I have a problem with prefect-snowflake and/or ConcurrentTaskRunner and/or asyncio:
I’m trying to run ~10 snowflake queries simultaneously.
And only 4 or 5 or 6 are picked, the rest queries run when some previous query finishes.
It looks that the threads do not “go to sleep” as intended when they wait for snowflake results and because of that other tasks are not picked.
This is a simple reproduction
for x in range(10):
snowflake_multiquery.submit(["select count(*) from (select seq4() from TABLE(GENERATOR(ROWCOUNT => 1000000000000)) )"], snowflake_credentials, as_transaction=transaction)`
This is the code from prefect_snowflake/database.py that causes the problem
with connection.cursor(cursor_type) as cursor:
results = []
for query in queries:
response = cursor.execute_async(query, params=params)

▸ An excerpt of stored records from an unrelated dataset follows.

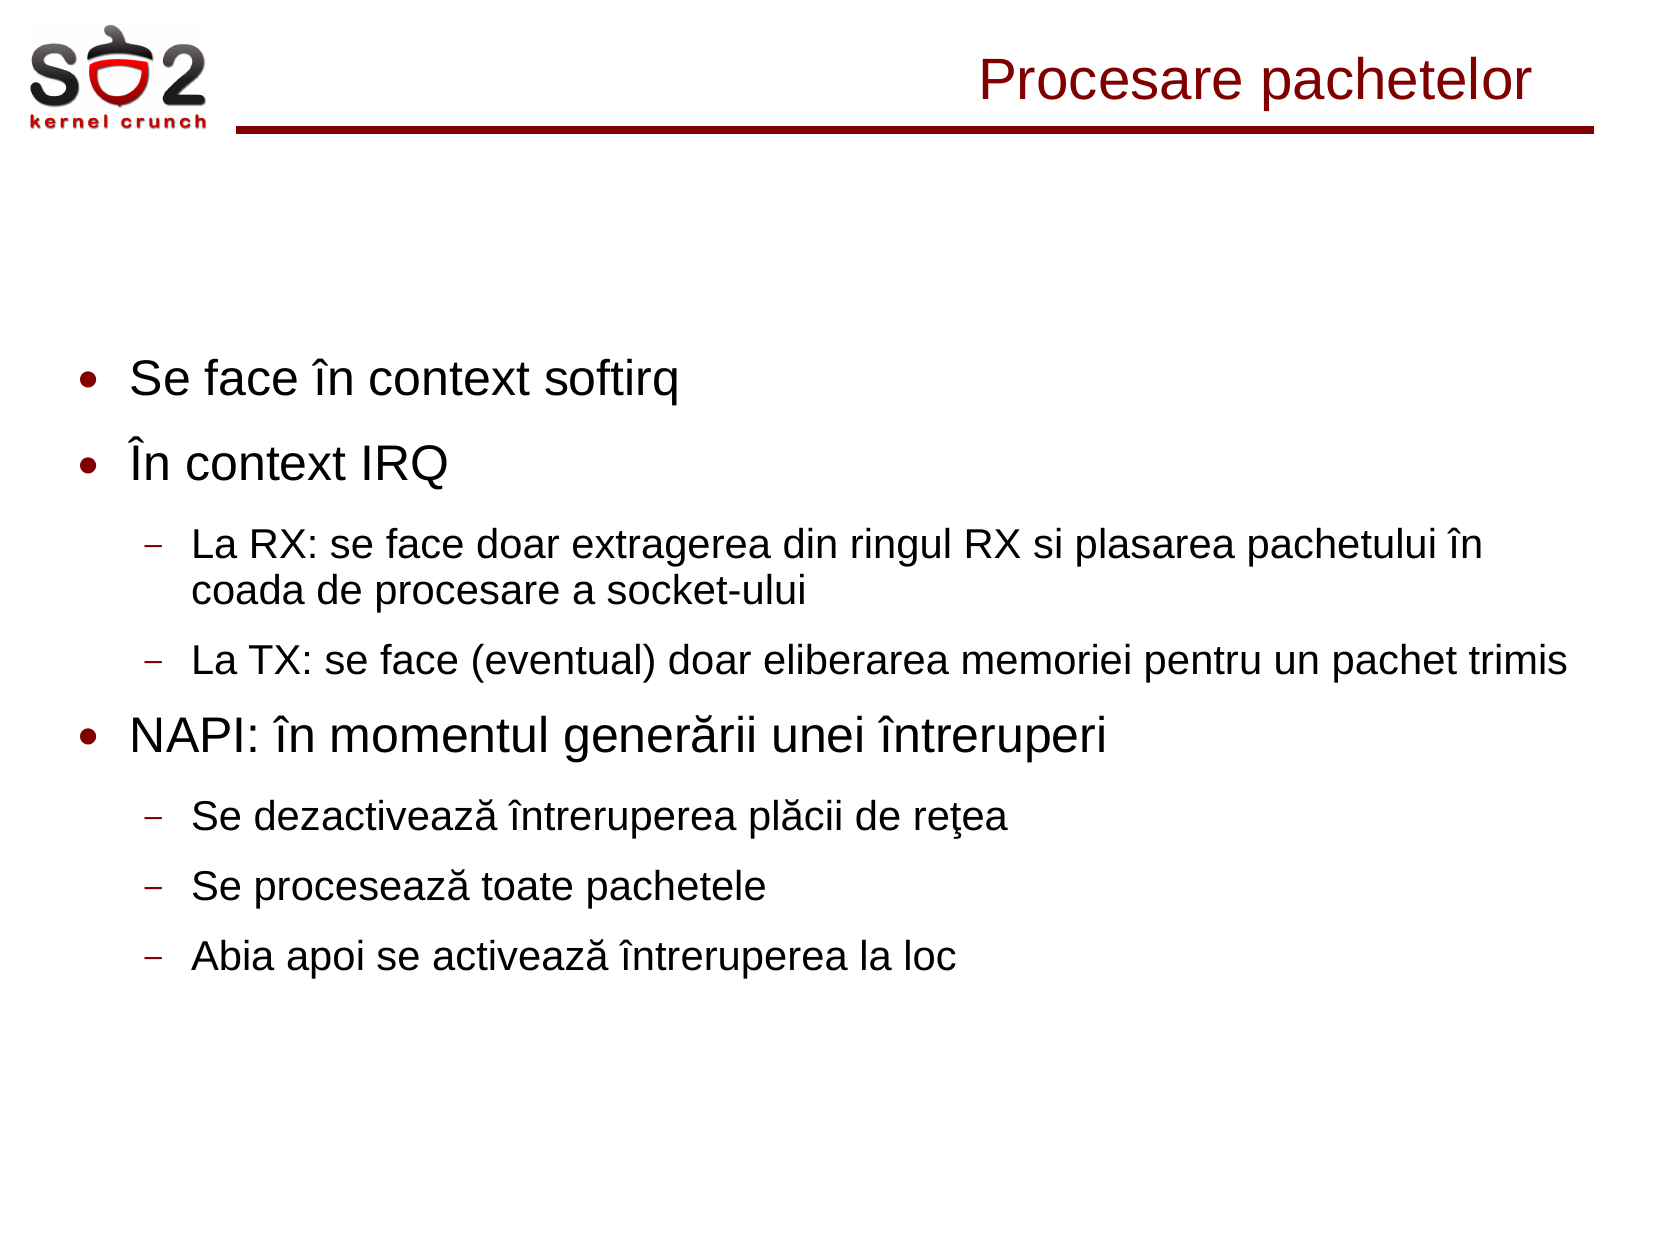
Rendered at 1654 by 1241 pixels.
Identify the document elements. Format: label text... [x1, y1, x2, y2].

list Se face în context softirq În context IRQ La RX: se face doar extragerea din ringul RX si plasarea pachetului în coada de procesare a socket-ului La TX: se face (eventual) doar eliberarea memoriei pentru un pachet trimis NAPI: în momentul generării unei întreruperi Se dezactivează întreruperea plăcii de reţea Se procesează toate pachetele Abia apoi se activează întreruperea la loc [59, 177, 1595, 1152]
title Procesare pachetelor [121, 11, 1534, 148]
picture [29, 23, 121, 130]
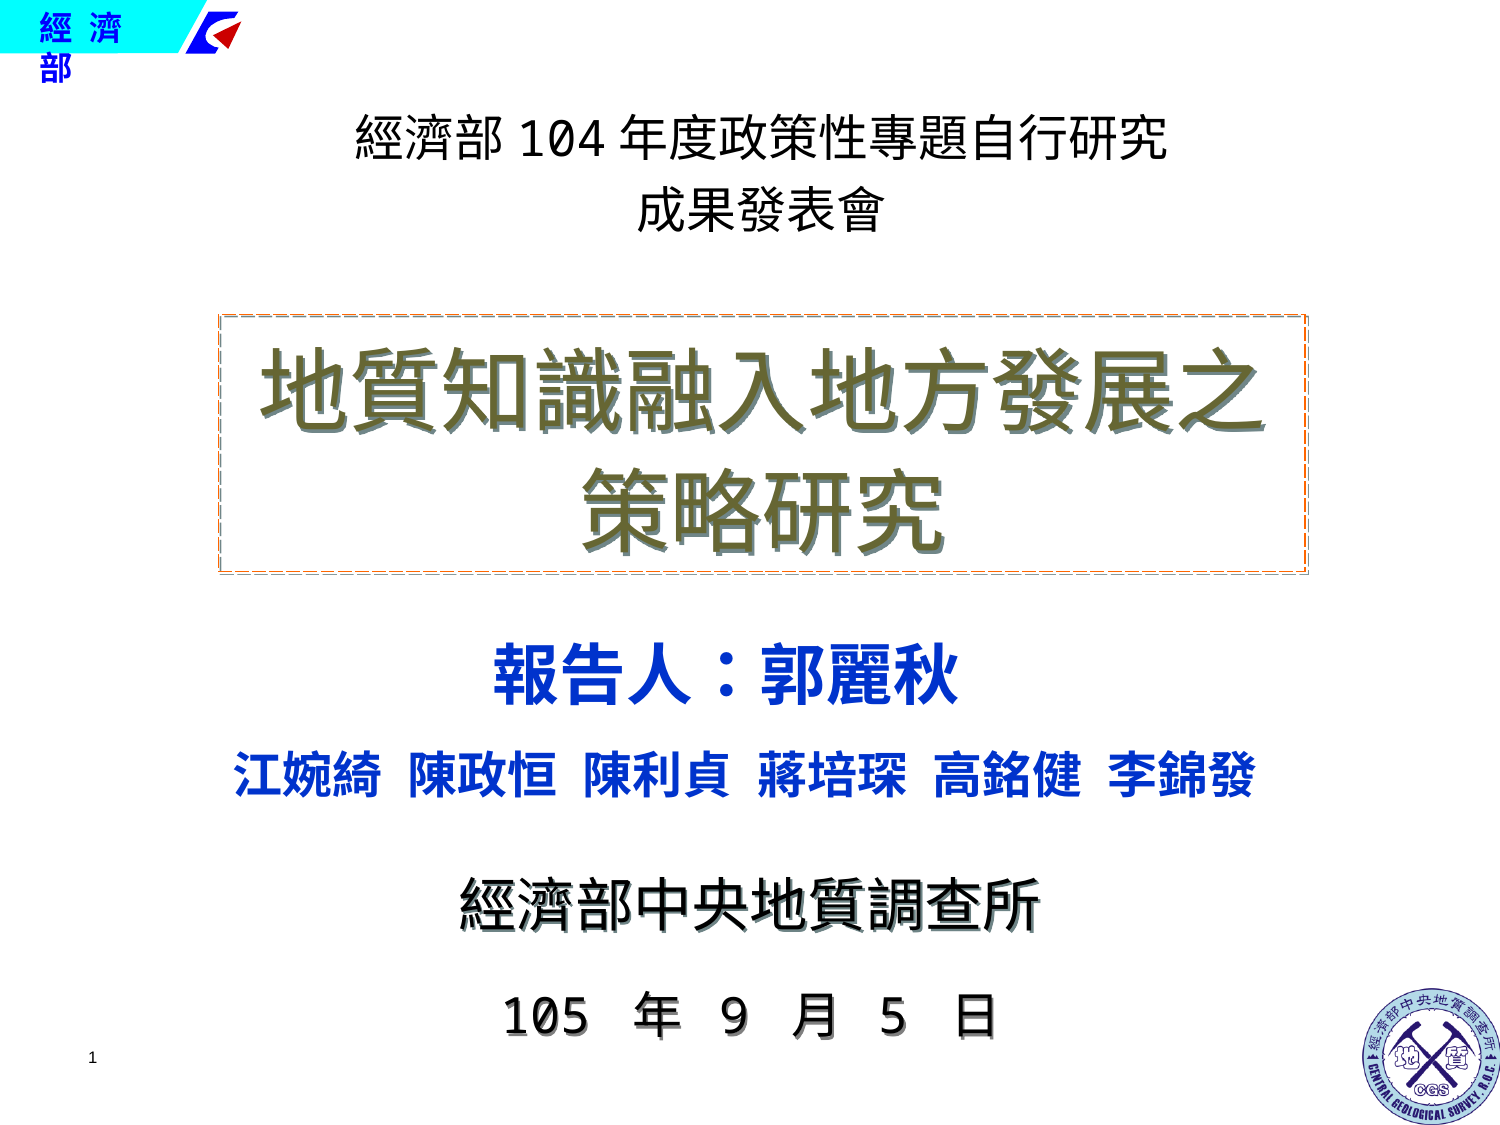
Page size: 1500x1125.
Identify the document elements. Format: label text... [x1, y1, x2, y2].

query_id = response["queryId"]
while connection.is_still_running(
connection.get_query_status_throw_if_error(query_id)
):
await asyncio.sleep(0.05)
cursor.get_results_from_sfqid(query_id)
result = cursor.fetchall()
results.append(result)
There is a
asyncio.sleep(0.05)
and I believe that when processor is a bit busy, those “mini sleeps” (0.05s) are not really happening, and other threads cannot start…
When I change 0.05 to for example 1s, I am able to run 10 queries concurrently
I don’t know if it’s issue with snowflake connector or with asyncio or with concurrent task runner…
And that 1s workaround probably isn’t perfect.